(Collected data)

[Start of section]

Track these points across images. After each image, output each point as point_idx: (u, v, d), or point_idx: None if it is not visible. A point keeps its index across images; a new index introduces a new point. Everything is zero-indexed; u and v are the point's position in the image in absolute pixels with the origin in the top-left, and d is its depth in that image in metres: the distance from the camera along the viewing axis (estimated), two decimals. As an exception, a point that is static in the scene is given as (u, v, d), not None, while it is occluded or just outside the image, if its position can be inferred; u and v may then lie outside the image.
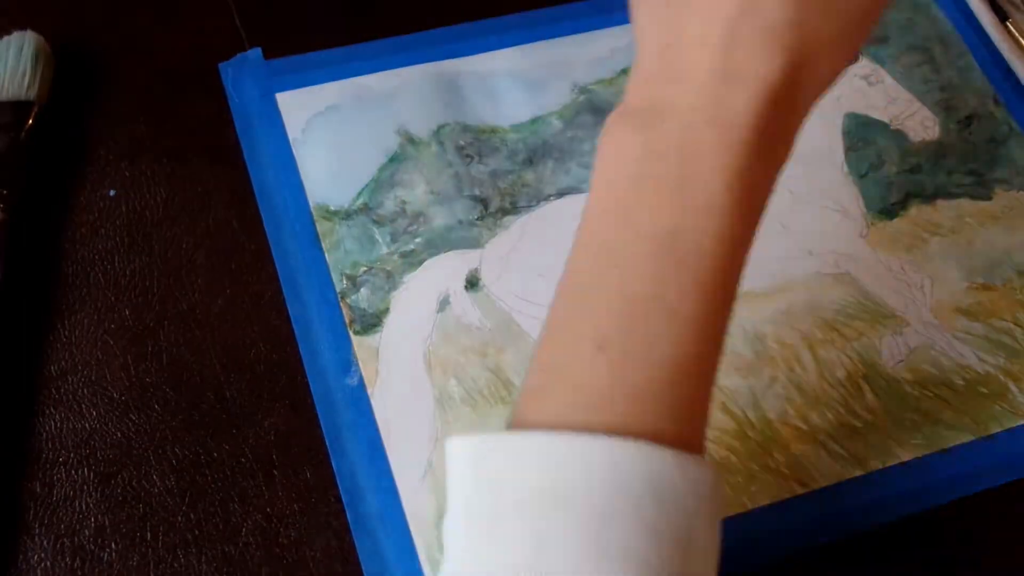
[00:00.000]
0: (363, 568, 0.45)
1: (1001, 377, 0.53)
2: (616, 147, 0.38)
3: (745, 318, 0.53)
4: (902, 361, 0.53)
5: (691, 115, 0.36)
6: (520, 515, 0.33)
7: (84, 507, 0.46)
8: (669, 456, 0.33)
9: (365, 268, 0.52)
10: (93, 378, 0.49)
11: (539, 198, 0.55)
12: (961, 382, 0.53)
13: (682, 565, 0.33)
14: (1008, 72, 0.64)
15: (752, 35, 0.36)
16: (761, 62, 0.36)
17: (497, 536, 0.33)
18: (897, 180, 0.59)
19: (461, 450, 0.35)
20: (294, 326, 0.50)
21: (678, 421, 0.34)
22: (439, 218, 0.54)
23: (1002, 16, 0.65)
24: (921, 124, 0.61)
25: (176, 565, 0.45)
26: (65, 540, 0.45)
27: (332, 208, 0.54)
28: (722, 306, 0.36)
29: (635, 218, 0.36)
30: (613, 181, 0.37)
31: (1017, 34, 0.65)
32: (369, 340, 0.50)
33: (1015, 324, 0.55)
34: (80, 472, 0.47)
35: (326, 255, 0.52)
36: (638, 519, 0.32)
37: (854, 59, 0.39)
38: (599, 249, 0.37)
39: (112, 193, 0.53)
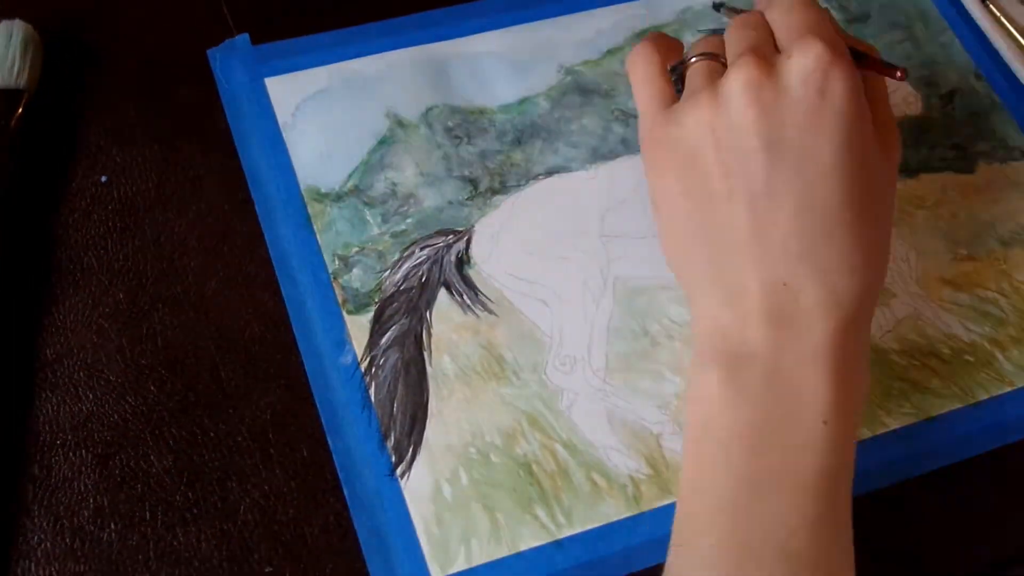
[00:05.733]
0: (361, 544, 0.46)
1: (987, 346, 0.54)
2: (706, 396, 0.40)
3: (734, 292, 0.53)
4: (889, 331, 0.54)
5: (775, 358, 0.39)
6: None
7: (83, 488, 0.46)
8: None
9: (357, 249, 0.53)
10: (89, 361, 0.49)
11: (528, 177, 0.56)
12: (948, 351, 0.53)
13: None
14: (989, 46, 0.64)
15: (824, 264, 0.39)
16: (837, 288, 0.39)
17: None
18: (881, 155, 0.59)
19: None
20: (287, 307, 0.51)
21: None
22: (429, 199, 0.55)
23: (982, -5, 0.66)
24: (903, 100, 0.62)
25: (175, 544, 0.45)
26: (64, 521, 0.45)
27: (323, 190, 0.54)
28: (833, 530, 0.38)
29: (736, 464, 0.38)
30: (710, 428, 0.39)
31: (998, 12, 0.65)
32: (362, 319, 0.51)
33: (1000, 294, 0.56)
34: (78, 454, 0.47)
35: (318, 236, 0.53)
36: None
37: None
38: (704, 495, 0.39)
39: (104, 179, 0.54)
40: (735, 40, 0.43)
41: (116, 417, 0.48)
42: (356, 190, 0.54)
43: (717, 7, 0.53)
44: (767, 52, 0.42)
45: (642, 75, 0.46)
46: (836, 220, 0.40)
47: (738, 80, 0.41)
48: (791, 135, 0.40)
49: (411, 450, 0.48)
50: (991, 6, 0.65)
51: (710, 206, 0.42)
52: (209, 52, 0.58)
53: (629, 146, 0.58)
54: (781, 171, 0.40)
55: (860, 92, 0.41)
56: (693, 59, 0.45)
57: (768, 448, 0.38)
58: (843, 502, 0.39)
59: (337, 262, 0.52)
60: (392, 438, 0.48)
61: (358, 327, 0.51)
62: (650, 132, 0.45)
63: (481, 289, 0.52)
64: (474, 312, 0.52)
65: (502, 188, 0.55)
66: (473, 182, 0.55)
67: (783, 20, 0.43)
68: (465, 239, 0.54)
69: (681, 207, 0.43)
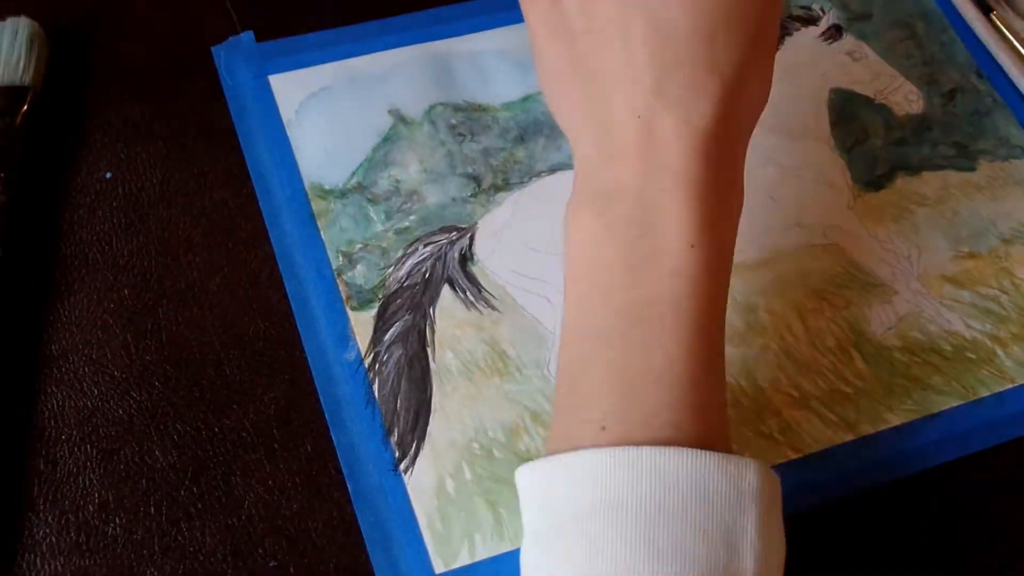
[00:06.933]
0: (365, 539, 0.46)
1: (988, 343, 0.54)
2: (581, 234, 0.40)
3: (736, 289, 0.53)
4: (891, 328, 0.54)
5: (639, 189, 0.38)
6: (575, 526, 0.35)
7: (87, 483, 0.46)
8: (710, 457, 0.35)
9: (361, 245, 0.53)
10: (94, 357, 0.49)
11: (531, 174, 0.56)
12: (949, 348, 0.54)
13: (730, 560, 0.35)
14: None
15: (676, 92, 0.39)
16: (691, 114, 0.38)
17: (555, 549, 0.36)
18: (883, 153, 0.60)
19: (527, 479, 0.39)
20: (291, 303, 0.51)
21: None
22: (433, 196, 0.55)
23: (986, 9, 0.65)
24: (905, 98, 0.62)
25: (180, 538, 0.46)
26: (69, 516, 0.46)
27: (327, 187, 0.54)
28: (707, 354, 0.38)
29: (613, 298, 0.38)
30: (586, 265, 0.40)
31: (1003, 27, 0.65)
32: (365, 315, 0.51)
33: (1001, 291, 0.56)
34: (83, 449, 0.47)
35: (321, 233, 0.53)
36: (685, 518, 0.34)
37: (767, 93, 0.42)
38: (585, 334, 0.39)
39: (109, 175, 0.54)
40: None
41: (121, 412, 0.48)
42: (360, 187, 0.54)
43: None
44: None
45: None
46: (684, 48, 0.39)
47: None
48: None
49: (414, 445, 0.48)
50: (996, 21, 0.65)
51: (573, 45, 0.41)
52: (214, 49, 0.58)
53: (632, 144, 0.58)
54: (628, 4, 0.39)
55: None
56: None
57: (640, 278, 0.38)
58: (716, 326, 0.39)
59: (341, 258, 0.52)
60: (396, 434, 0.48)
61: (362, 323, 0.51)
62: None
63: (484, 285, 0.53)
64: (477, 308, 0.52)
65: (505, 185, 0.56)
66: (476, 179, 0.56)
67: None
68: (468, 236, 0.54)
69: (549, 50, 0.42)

[End of section]

### What you have to do:
Only the lines above starting at the line that holds "1: (1001, 377, 0.53)" and ending at the line that holds "39: (112, 193, 0.53)" are to be repeated, exactly and in full.

### Written response:
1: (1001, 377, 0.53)
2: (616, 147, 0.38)
3: (745, 318, 0.53)
4: (902, 361, 0.53)
5: (691, 115, 0.36)
6: (520, 515, 0.33)
7: (84, 507, 0.46)
8: (669, 456, 0.33)
9: (365, 268, 0.52)
10: (93, 378, 0.49)
11: (539, 198, 0.55)
12: (961, 382, 0.53)
13: (682, 565, 0.33)
14: (1008, 72, 0.64)
15: (752, 35, 0.36)
16: (761, 62, 0.36)
17: (497, 536, 0.33)
18: (897, 180, 0.59)
19: (461, 450, 0.35)
20: (294, 326, 0.50)
21: (678, 421, 0.34)
22: (439, 218, 0.54)
23: (1002, 16, 0.65)
24: (921, 124, 0.61)
25: (176, 565, 0.45)
26: (65, 540, 0.45)
27: (332, 208, 0.54)
28: (722, 306, 0.36)
29: (635, 218, 0.36)
30: (613, 181, 0.37)
31: (1017, 34, 0.65)
32: (369, 340, 0.50)
33: (1015, 324, 0.55)
34: (80, 472, 0.47)
35: (326, 255, 0.52)
36: (638, 519, 0.32)
37: (854, 59, 0.39)
38: (599, 249, 0.37)
39: (112, 193, 0.53)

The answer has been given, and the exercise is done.